Увы, и Воронский поддался гипнозу мифа о счастливчике, баловне судьбы, об Иване-царевиче русской поэзии… Галина Бениславская видела другое: «Удача у него так тесно переплелась с неудачей, что сразу и не разберешь, насколько он неудачлив». Разобраться и впрямь было трудно, для этого надо было подойти поближе и, как говаривал любимый Есениным Гоголь, «застояться подольше», и тогда веселое обращалось в печальное. Издалека и вчуже был виден лишь сияющий и светящийся, как реклама, нимб почти легендарной, с интригующим привкусом скандала, славы, и это слепило, сбивало с резкости. Юрий Олеша вспоминает: «Когда я приехал в Москву… слава Есенина была в расцвете. В литературных кругах, в которых вращался и я, все время говорили о нем – о его стихах, о его красоте, о том, как вчера был одет, с кем теперь его видят, о его скандалах, даже о его славе».

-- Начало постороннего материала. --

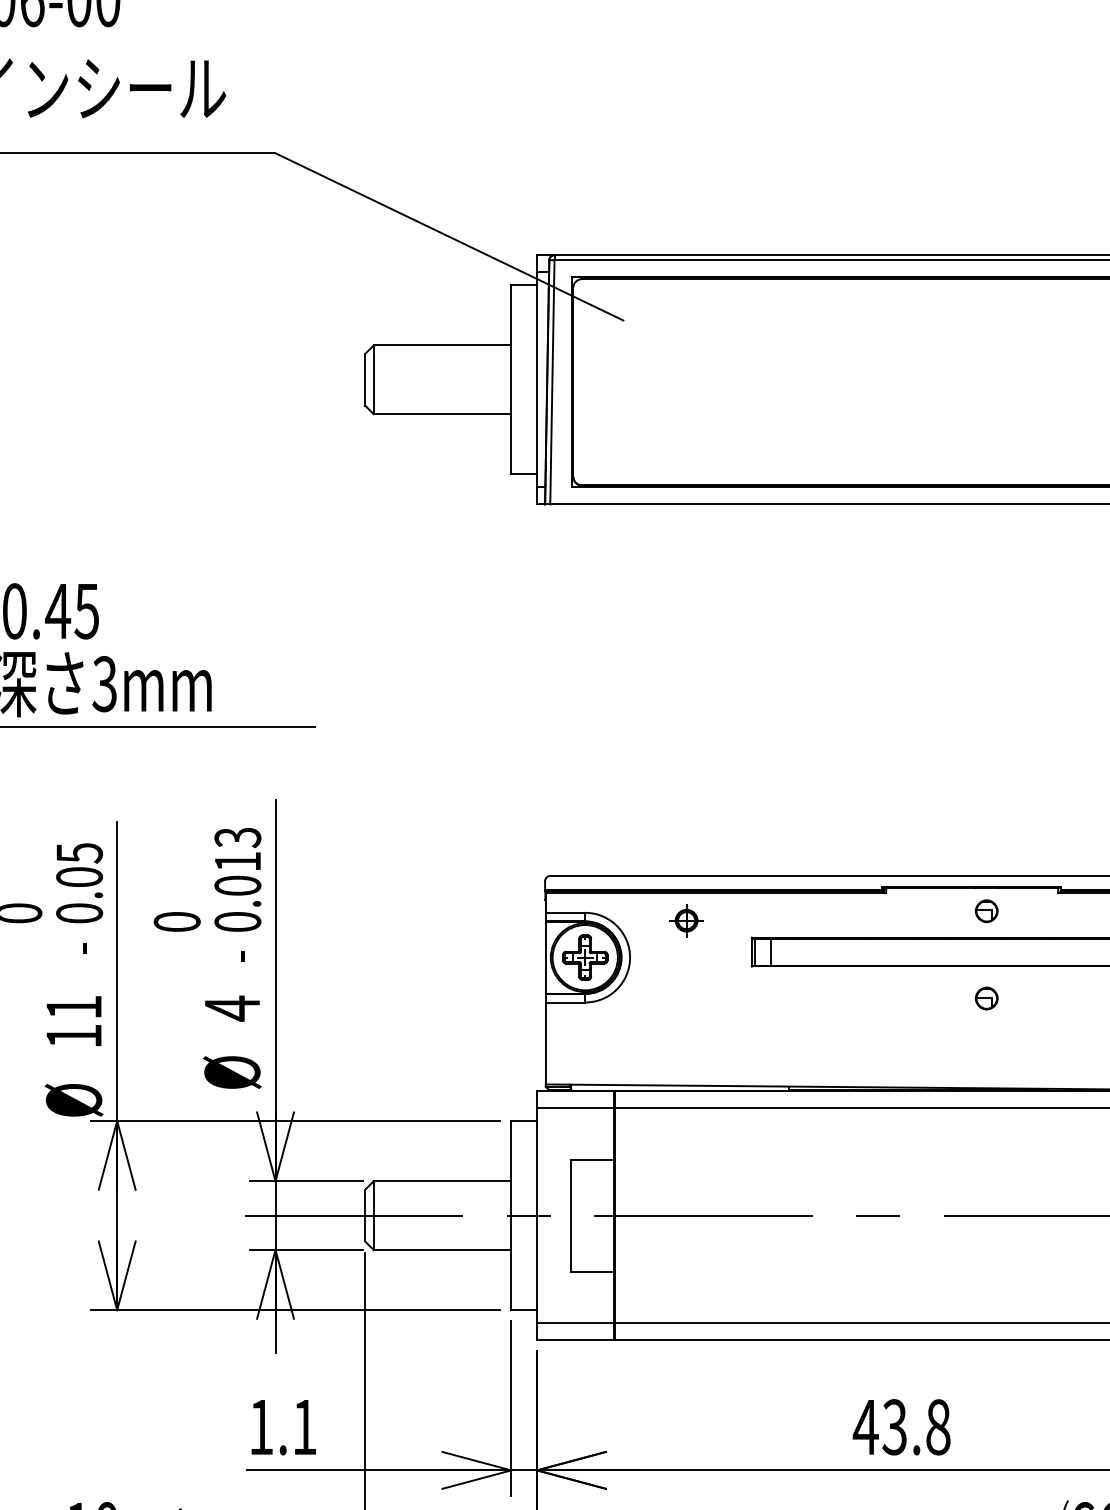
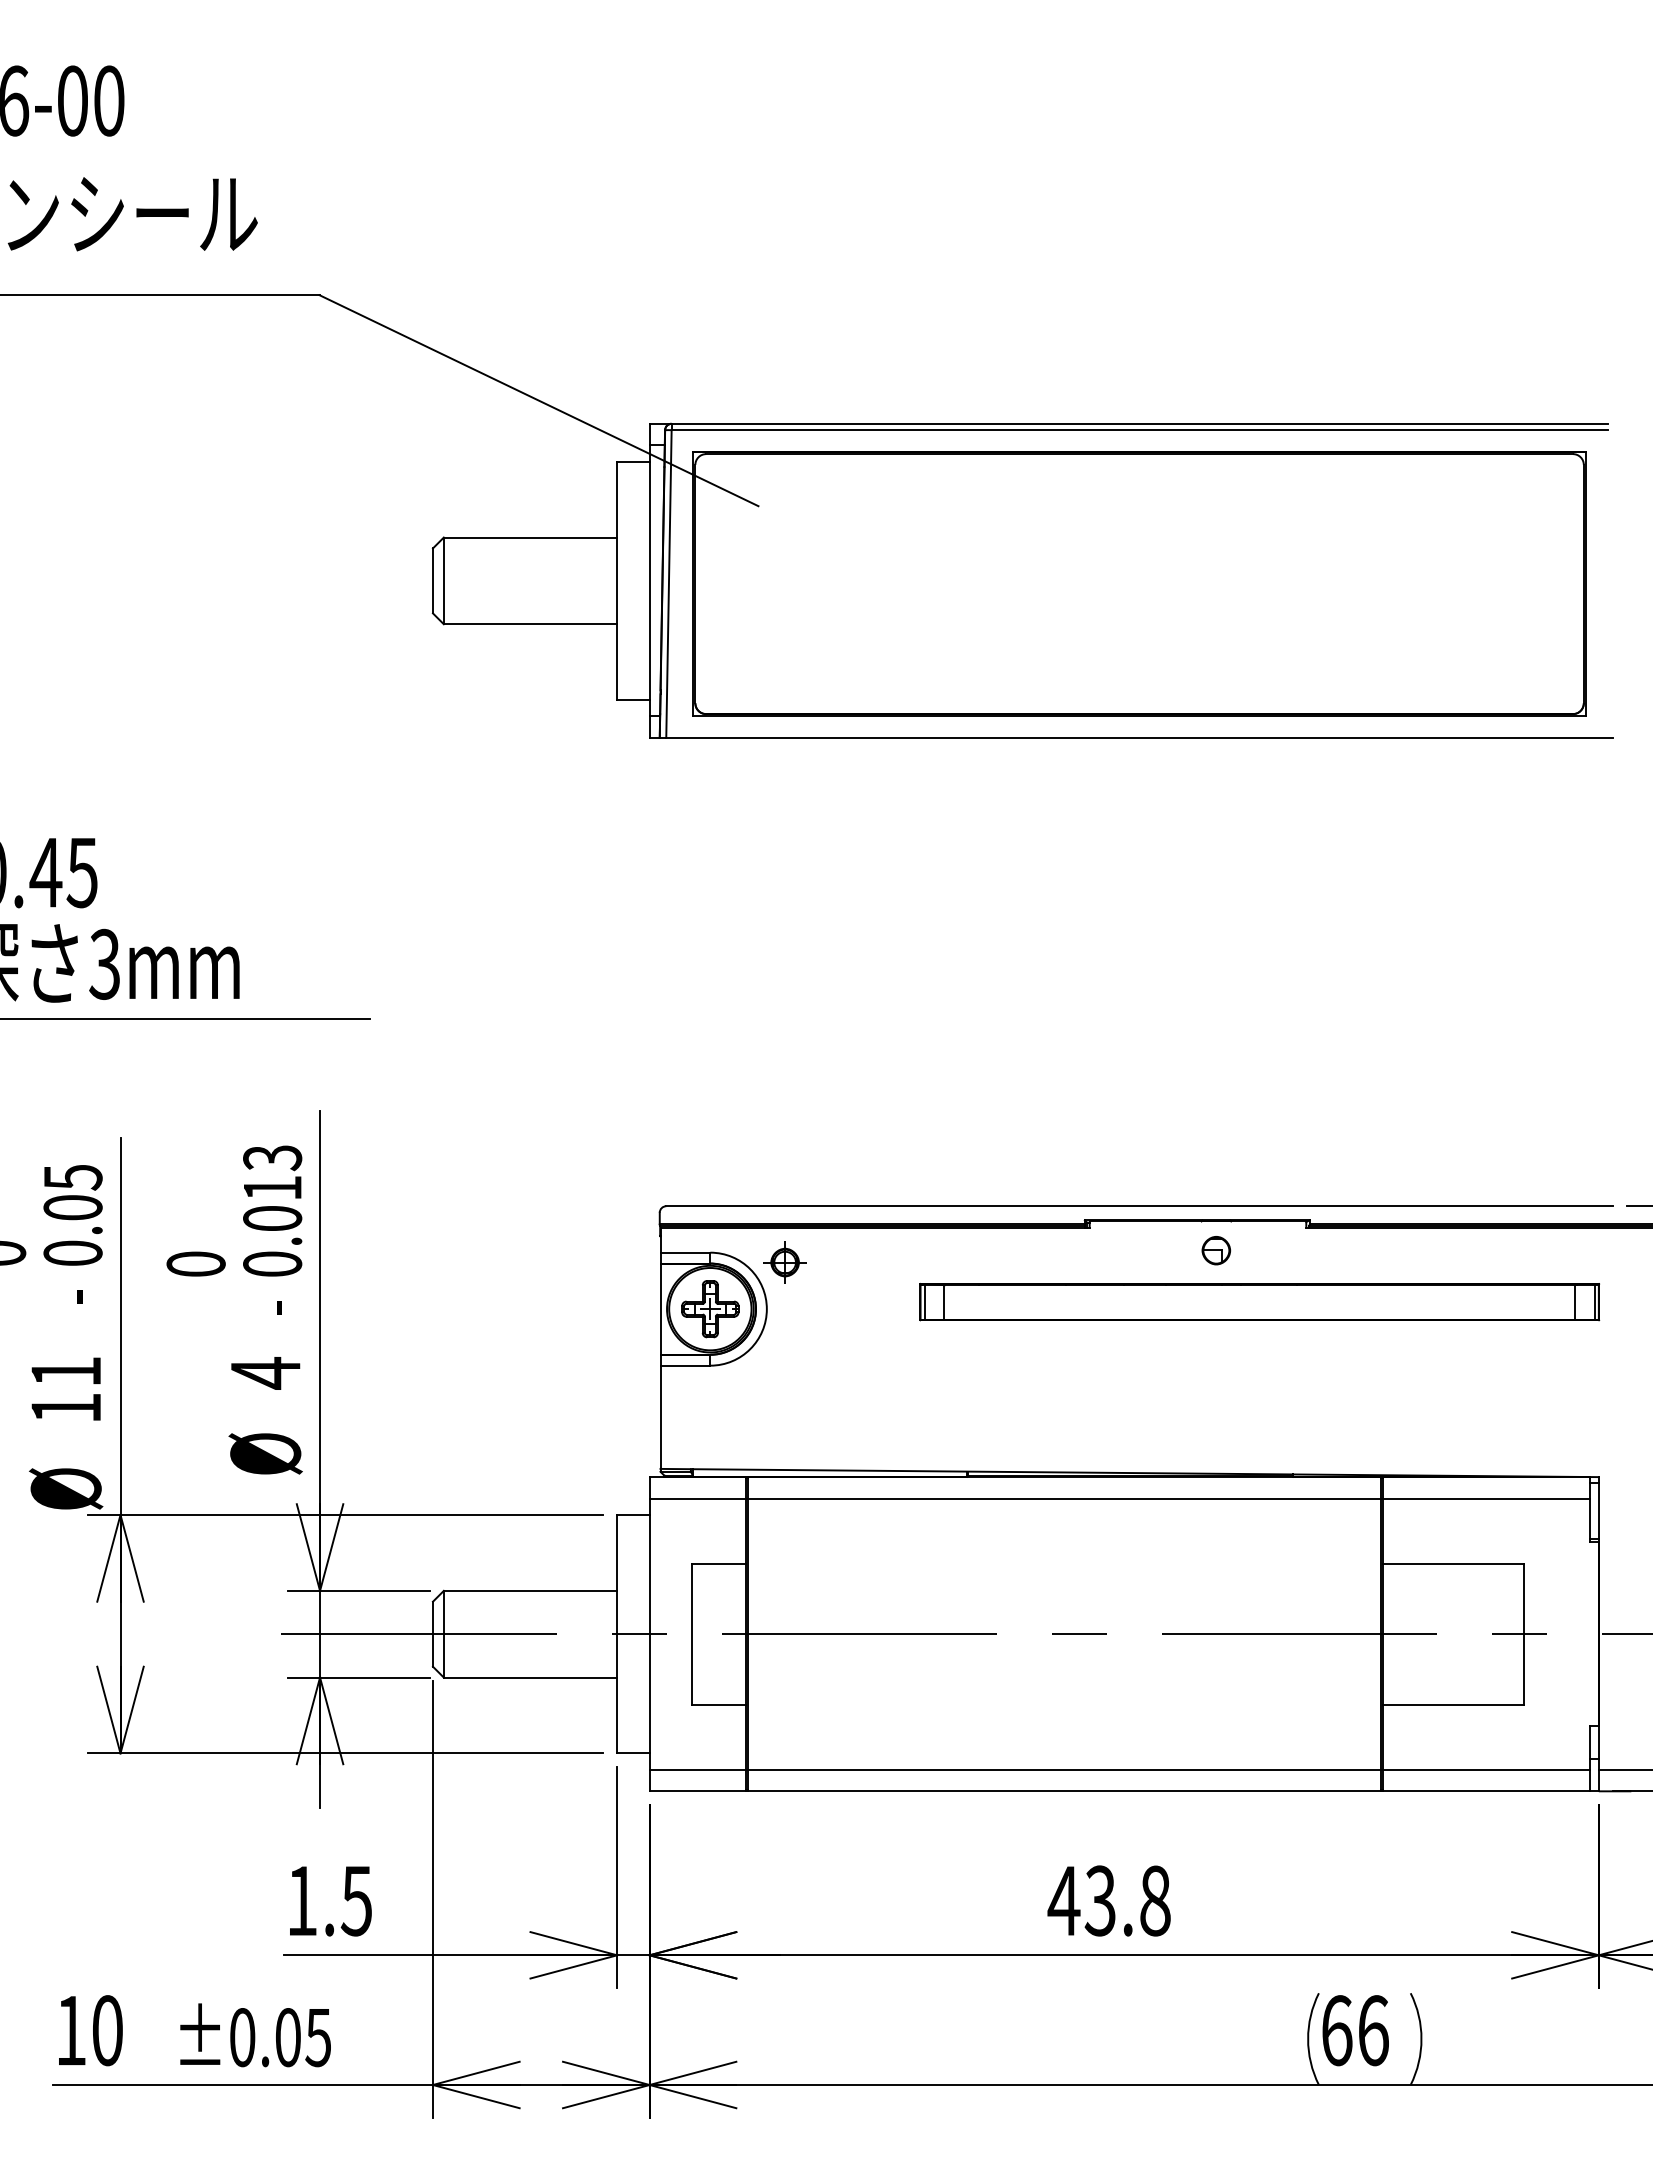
part: (686, 920) -> (784, 1262), moved
part: (986, 998) -> (1216, 1360), removed
text: (303, 1427) -> (355, 1901), 1.1 -> 1.5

И Олеша перелагает сюжет легендарный. В действительности Есенин конечно же не был «сказочно» красив. Вот как описывает его наружность Роман Гуль, не поддавшийся гипнозу бежавшей впереди фаворита фортуны славы: «Когда Есенин читал, я смотрел на его лицо. Не знаю, почему принято писать о “красоте и стройности поэтов”. Есенин был некрасив. Он был такой, как на рисунке Альтмана. Славянское лицо с легкой примесью мордвы в скулах. Лицо было неправильное, с небольшим лбом и мелкими чертами. Такие лица бывают хороши в отрочестве». Но вернее всех секрет неотразимого есенинского обаяния угадал Иван Евдокимов, техред Госиздата, хотя и познакомился с поэтом только в 1924 году, когда Сергей Александрович был уже тяжело болен и много и нехорошо пил: «Мягкая, легкая и стремительная походка, не похожая ни на какую другую, своеобразный наклон головы вперед, будто она устала держаться прямо на белой и тонкой шее и чуть-чуть свисала к груди, белое негладкое лицо, синеющие небольшие глаза, слегка прищуренные, и улыбка, необычайно тонкая, почти неуловимая…» И при этом – «какое-то глубочайшее удальство», совершенно естественное, милое, влекущее. Никакой позы. «И еще издали рассинивались чудесные глаза на белом лице, будто слегка посеревший снег с шероховатыми весенними выбоинками от дождя…»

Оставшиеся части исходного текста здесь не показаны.